Training Output Summary for Each Fold

  • Fold 1: Initial value: 44,034,439.54 | Final value: 35,729,033.63
  • Fold 2: Initial value: 88,105,695.11 | Final value: 58,442,771.49
  • Fold 3: Initial value: 93,857,949.85 | Final value: 71,036,755.92
  • Fold 4: Initial value: 94,524,748.27 | Final value: 74,115,030.54
  • Fold 5: Initial value: 82,663,911.40 | Final value: 56,772,514.61

Average Performance Across All Folds

  • Average Mean Absolute Error (MAE) across all folds: 50.21544
  • Average Mean Squared Error (MSE) across all folds: 31,663.92

Regression using Elastic Net model

Elastic Net Model Overview

  • Hybrid Model: Combines Lasso and Ridge attributes with alpha at 0.5.
  • Average Error: MAE of $39.38 shows the model’s close-fit predictions.

Model Performance

  • Precision: An MSE of 13,956.61 reflects a robust predictive accuracy.
  • Explained Variance: R-squared value at 53.94%, a substantial fit indicating the model’s effectiveness.

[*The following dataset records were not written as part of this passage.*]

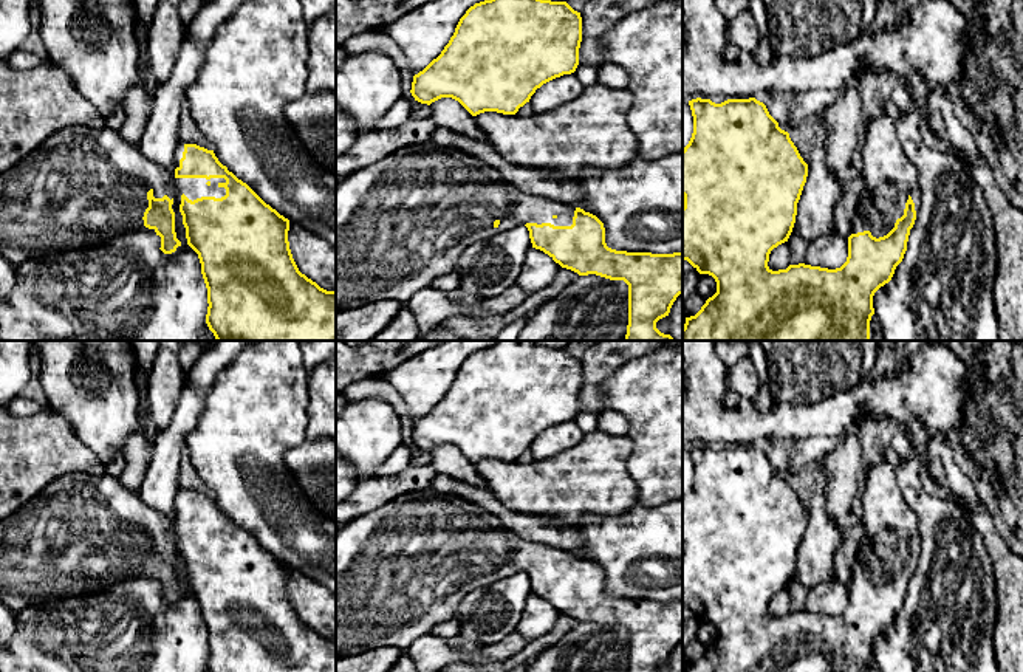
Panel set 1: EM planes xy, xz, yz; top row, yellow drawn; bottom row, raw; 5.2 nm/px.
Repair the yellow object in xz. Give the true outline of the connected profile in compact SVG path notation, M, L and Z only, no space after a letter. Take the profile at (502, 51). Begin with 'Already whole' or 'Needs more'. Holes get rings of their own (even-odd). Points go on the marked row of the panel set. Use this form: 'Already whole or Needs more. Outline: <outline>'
Already whole. Outline: M484 0L466 11L441 54L413 76L410 93L415 101L427 105L441 98L452 98L472 116L484 111L515 115L543 84L576 71L580 42L580 12L574 11L566 2Z

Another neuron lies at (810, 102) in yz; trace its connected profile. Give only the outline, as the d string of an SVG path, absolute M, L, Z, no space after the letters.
M809 90L800 93L797 98L789 98L788 118L778 122L778 127L785 132L791 132L799 127L806 118L825 110L840 94L839 91L828 90Z

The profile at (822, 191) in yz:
M825 110L816 113L817 130L808 161L808 177L791 232L806 242L837 231L834 207L842 198L845 181L850 177L850 173L839 177L828 167L823 113Z

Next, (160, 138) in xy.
M209 0L189 25L178 60L170 77L158 84L150 119L139 139L139 149L145 158L169 170L175 177L175 147L180 142L180 110L187 88L198 76L204 60L206 45L217 26L231 17L245 0Z

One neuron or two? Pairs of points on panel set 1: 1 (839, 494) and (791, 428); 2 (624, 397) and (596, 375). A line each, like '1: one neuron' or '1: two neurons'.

Actual vs Predicted Plot (Elastic Net model)

Prediction Alignment: “Actual vs. Predicted” visuals show many predictions closely match actual profits.

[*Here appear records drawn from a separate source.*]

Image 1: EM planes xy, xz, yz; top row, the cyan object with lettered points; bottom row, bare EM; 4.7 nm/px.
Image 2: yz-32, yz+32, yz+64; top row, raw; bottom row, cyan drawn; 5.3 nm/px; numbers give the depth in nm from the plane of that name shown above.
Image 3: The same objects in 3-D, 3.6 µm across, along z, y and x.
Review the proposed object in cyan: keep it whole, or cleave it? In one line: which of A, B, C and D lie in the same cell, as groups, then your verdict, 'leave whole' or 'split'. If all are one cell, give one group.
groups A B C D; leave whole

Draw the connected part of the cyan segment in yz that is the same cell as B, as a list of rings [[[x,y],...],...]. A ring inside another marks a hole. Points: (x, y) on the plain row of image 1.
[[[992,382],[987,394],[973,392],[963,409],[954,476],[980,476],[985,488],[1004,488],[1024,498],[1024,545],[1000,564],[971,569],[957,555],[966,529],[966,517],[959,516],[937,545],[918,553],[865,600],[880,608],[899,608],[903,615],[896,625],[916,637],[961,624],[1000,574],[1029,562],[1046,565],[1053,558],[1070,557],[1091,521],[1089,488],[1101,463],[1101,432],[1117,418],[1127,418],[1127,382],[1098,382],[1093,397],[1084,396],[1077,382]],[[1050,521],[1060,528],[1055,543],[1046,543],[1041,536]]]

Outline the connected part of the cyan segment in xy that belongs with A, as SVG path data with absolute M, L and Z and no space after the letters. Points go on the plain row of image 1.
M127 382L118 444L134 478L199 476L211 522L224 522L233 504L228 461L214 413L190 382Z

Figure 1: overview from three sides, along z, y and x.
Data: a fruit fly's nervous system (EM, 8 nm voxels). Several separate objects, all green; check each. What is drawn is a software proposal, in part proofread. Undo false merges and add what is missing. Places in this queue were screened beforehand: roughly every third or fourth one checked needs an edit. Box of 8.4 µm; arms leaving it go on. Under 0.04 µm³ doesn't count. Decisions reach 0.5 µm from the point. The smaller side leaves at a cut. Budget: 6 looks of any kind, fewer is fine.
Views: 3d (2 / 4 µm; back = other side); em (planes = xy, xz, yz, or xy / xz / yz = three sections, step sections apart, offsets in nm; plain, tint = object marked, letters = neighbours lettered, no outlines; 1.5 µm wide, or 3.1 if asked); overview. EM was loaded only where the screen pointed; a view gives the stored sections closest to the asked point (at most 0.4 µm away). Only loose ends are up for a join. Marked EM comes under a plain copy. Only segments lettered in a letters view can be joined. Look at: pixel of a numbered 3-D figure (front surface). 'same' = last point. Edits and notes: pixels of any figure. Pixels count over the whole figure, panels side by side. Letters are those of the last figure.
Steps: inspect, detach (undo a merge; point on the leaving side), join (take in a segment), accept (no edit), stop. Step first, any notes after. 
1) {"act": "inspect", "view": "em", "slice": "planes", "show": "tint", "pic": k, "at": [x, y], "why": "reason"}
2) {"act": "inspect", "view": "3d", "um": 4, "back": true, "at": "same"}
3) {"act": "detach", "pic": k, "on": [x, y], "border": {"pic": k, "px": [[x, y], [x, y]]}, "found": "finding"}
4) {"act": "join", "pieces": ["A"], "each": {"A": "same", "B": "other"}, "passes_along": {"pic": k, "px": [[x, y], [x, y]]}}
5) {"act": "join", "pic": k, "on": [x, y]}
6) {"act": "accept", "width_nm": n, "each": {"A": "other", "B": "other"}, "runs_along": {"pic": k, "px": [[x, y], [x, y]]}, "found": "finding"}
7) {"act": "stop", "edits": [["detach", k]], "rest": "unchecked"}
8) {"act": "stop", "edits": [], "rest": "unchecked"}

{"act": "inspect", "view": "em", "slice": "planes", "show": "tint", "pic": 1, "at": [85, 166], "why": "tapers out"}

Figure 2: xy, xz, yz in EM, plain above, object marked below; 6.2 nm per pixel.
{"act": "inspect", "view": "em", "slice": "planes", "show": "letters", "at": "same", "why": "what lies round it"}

Residual Plot (Elastic Net model)

Residual Trends: “Residual Plot” reveals patterns suggesting the influence of outliers on prediction accuracy.

Random Forest

  • High Variance Explained: With an R-squared of 85.5%, the model accounts for a significant portion of profit variance.
  • Model Complexity: Utilizes 500 trees to achieve strong predictive accuracy and fit.
## Random Forest - Mean Absolute Error (MAE): 13.73329
## Random Forest - Mean Squared Error (MSE): 4395.276
## R-squared: 0.854963

Actual vs Predicted Plot (Random Forest)

The “Actual vs. Predicted Profits (Random Forest)” plot illustrates a tight clustering of points along the red line that indicates perfect predictions, demonstrating the model’s accuracy in predicting profits.

Residual Plot (Random Forest)

In the “Residual Plot (Random Forest)”, most residuals are distributed close to the horizontal line at 0, with fewer large residuals compared to previous models, suggesting that the Random Forest model has a consistent prediction quality across the range of actual profits.

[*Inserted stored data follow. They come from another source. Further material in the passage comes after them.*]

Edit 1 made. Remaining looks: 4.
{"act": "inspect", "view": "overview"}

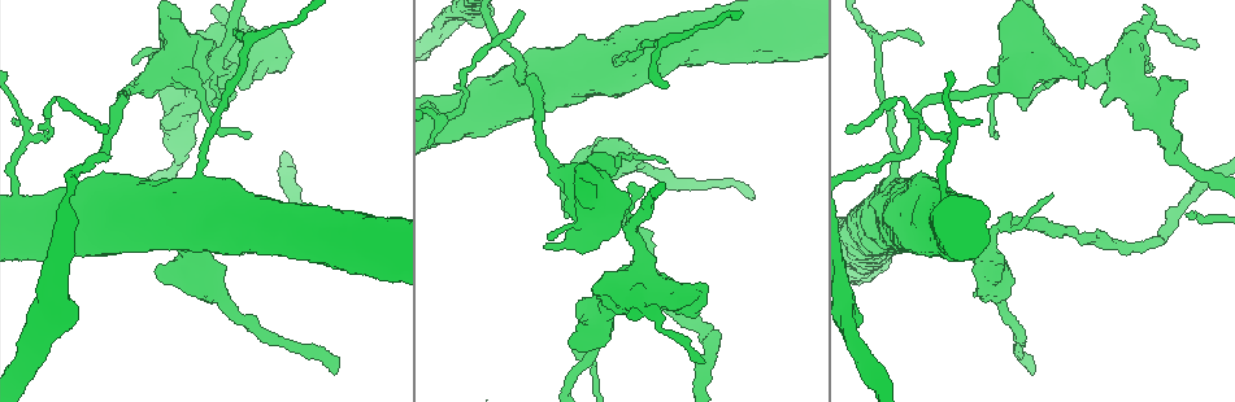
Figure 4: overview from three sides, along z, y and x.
{"act": "inspect", "view": "3d", "um": 4, "back": true, "pic": 4, "at": [571, 345], "why": "thick end"}

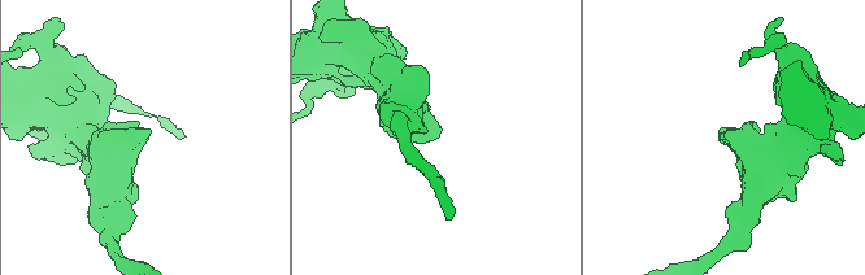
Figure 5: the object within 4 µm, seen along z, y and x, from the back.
{"act": "inspect", "view": "em", "slice": "yz", "step": 8, "show": "letters", "pic": 5, "at": [438, 131]}

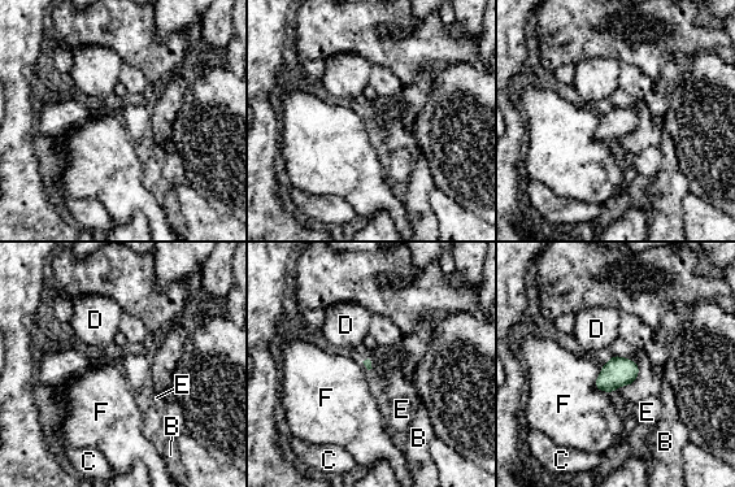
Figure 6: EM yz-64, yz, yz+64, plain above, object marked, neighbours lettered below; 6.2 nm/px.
{"act": "inspect", "view": "em", "slice": "planes", "show": "letters", "at": "same", "why": "another direction"}

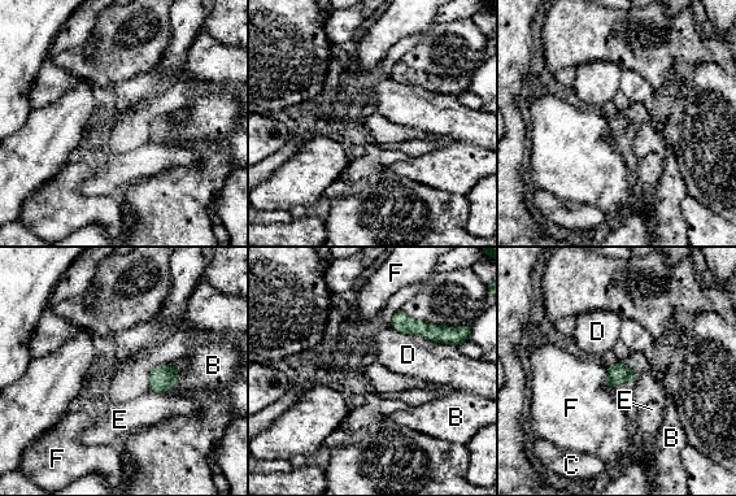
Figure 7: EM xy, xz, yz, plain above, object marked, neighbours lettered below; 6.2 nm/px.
{"act": "accept", "each": {"B": "other", "C": "other", "D": "other", "E": "other", "F": "other"}, "border": {"pic": 7, "px": [[606, 368], [605, 384], [614, 388]]}, "found": "none of them fits"}

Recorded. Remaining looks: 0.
{"act": "stop", "edits": [["join", 3]], "rest": "unchecked"}

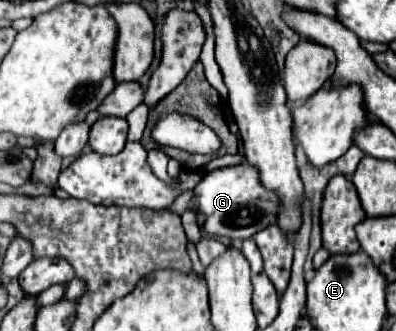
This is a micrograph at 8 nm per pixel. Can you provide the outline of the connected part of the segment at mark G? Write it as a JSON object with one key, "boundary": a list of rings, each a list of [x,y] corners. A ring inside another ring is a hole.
{"boundary":[[[241,163],[235,167],[223,167],[209,171],[193,189],[193,199],[189,209],[197,213],[197,225],[211,237],[227,237],[229,241],[235,239],[249,239],[257,231],[265,229],[269,223],[275,221],[277,215],[277,199],[259,185],[257,173],[249,163]]]}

Strategies for Profit Maximization

  • Leverage Predictive Insights: Utilize the Random Forest model’s feature importance to prioritize variables like category, quantity, and sales_normalized that are most predictive of profit.

  • Optimize Product and Sales Mix: Focus on high-profit categories and optimize inventory levels using insights from sales_normalized and quantity_normalized to meet demand without overstocking.

  • Refine Temporal Strategies: Analyze patterns from year, month, and day_of_week to capitalize on peak shopping times and tailor marketing efforts.

  • Efficient Logistics: Streamline the shipping process based on shipping_duration_normalized to improve customer satisfaction and reduce costs, thereby enhancing profit margins.